Vestergaard Knudsen, L., Öberg, M., Nielsen, C., Naylor, G., and Kramer, S. E. (2010). Factors influencing help seeking, hearing aid uptake, hearing aid use and satisfaction with hearing aids: A review of the literature. Trends in Amplification, 14(3), 127-154.

Kochkin, S. (2000). MarkeTrak V: “Why my hearing aids are in the drawer” The consumers’ perspective. The Hearing Journal, 53(2), 34-36.


Sounds for round one

We’ll be challenging our contestants to find innovative ways of making speech more audible for hearing impaired listeners when there is noise getting in the way. But what noises should we consider? To aid us in choosing sounds and situations that are relevant to people with hearing aids, we held a focus group.

We wanted to know about

  • Everyday background noises that make having a conversation difficult.
  • The characteristics of speech after it has been processed by a hearing-aid that hearing aid listeners would value.

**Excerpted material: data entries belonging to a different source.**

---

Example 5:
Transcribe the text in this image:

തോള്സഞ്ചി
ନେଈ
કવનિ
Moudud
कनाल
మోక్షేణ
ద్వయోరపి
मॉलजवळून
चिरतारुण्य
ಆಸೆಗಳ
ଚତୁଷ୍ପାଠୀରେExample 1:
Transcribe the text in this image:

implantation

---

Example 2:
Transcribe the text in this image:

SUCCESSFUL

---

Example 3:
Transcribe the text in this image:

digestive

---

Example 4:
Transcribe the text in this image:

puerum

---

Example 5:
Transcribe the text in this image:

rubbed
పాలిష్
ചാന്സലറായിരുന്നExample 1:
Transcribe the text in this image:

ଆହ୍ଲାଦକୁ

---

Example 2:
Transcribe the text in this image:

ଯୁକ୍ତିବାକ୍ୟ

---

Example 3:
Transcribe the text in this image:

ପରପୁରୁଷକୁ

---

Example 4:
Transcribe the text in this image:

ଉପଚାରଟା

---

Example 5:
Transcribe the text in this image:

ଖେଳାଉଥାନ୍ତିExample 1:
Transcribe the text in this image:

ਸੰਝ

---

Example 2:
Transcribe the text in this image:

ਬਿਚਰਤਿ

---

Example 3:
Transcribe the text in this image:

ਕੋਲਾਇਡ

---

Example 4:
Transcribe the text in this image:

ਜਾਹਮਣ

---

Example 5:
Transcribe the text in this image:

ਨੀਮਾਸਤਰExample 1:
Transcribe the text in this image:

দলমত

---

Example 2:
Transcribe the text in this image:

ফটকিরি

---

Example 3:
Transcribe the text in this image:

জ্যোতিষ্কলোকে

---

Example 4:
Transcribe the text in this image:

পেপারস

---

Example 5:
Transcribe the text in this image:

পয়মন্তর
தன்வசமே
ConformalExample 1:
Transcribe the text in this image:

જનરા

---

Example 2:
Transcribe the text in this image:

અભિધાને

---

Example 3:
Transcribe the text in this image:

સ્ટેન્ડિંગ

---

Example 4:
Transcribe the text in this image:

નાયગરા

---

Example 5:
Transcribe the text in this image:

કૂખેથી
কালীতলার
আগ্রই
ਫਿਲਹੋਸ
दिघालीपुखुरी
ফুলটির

A total of eight patients (four males, four females) attended the meeting, six of whom were recruited from the Nottingham Biomedical Research Centre’s patient and public involvement contact list. Two attendees were recruited from a local lip reading class organised by the Nottinghamshire Deaf Society. The range of hearing loss within the group is from mild to severe. They all regularly use bilateral hearing aids.

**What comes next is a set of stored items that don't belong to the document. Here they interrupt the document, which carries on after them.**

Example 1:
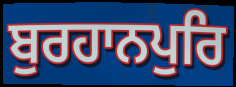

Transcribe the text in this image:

ਬੁਰਹਾਨਪੁਰਿ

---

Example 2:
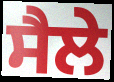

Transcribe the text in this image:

ਸੈਲੇ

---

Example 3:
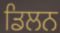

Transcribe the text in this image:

ਡਿਲਨ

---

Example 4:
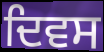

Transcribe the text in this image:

ਦਿਵਸ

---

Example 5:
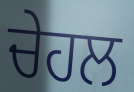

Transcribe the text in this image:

ਚੇਹਲ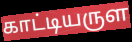
காட்டியருளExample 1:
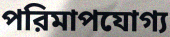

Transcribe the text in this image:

পরিমাপযোগ্য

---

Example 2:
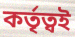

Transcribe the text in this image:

কর্তৃত্বই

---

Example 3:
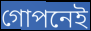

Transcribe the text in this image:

গোপনেই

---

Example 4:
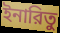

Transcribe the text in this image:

ইনারিতু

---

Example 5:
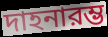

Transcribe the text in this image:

দাহনারম্ভ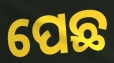
ପେଛ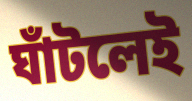
ঘাঁটলেই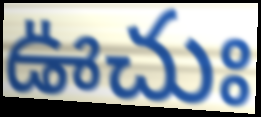
ఊచుఃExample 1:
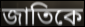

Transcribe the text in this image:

জাতিকে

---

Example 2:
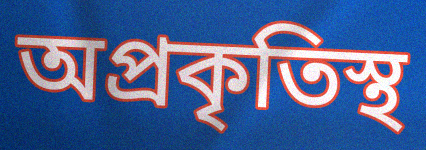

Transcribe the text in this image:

অপ্রকৃতিস্থ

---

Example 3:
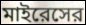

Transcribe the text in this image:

মাইরেসের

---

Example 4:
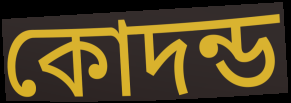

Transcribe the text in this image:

কোদন্ড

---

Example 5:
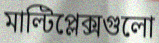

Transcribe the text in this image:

মাল্টিপ্লেক্সগুলোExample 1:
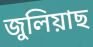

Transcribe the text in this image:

জুলিয়াছ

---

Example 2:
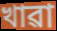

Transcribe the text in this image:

খাৱা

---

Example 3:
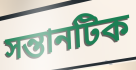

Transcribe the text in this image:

সন্তানটিক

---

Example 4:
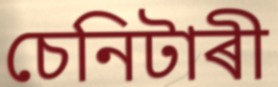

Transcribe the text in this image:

চেনিটাৰী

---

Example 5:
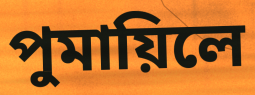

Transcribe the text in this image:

পুমায়িলে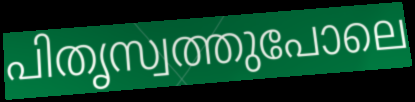
പിതൃസ്വത്തുപോലെ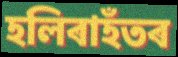
হলিৰাহঁতৰ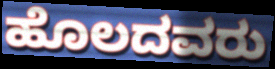
ಹೊಲದವರು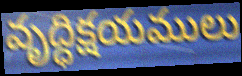
వృద్ధిక్షయములు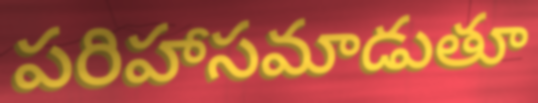
పరిహాసమాడుతూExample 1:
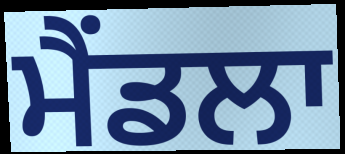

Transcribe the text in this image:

ਮੈਂਡਲਾ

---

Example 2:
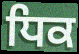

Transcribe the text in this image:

ਧਿਕ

Our focus was on the living room because that is the scenario for round one of the challenges.

Photo by Gustavo Fring from Pexels

Everyday background noises that interfere with understanding of speech

A long and varied list of sounds cause problems. These lists are in no particular order.

Living room or space

  • Clocks ticking
  • Crisp packets rustling
  • Taps running
  • Kettles boiling
  • Dishwasher
  • Microwave
  • Washing machine
  • TV, music, radio
  • Phone ringing (or receiving texts – unknown beeps/tones)
  • Newspapers rustling
  • Air-conditioning and oven extractor fans
  • Vacuum cleaner
  • Doorbell ringing
  • Dog barking
  • Rain on window

Family and friends

  • Cutlery/crockery banging/clanging
  • Doors opening/closing (to rooms and cupboards)
  • Music
  • People walking around the room
  • Children playing with toys
  • Laughing
  • People talking from another room
  • Speakers from a different conversation in close proximity (i.e. beside you) when you are trying to converse
  • Traffic outside
  • Chewing/chomping
  • Steam pipes/ coffee machines
  • Chairs being moved


  • Church bells
  • Market noise
  • Footsteps on different types of ground, i.e. heels on hard floors but also wellingtons in mud
  • Clothes rustling (such as waterproof coats or hat on hearing aid)
  • Wind (even with HA on ‘wind setting’)
  • Pigeons/birds
  • Sirens
  • Traffic noise (especially at junctions)
  • Music
  • Laughter
  • Phones ringing
  • Tills
  • Children playing outside or running around (in shops, on the street and at parks)
  • Beeping signal at crossings
  • Garden centres – high glass ceilings, open plan, trolleys
  • Road/ tyre and traffic noise when in a car or on the bus
  • Also mentioned how people you speak to in the car may be in front or behind you
  • Trains and the tube
  • Aeroplanes and airports (suitcases rolling)
  • Tannoys

Characteristics of processed speech to consider

  • Clarity (clearness) or quality
  • Rhythm of speech
  • ‘Inflection’ (intonation)
  • Similarity to original speaker
  • Agreed that in situations where the voice would not be processed clearly, i.e. outside with many noise sources, not sounding like the original speaker is fine.

Other comments

  • Speed of speech; it was suggested that we have sentences read at different speeds as faster talkers are often harder to understand.
  • Stated that emphasis on key words is useful for following conversation; perhaps key words in the sentence when marked should be given higher value.
  • Lots of comments on room acoustics, i.e., ceiling heights, furnishings, floorings, windows etc., which has a big impact on how difficult it is to have a conversation with background noise.
  • Different accents of talkers can make conversation more difficult; including speakers with different accents in the background.

We’re now working out what sounds to use. But are there other sounds we should consider?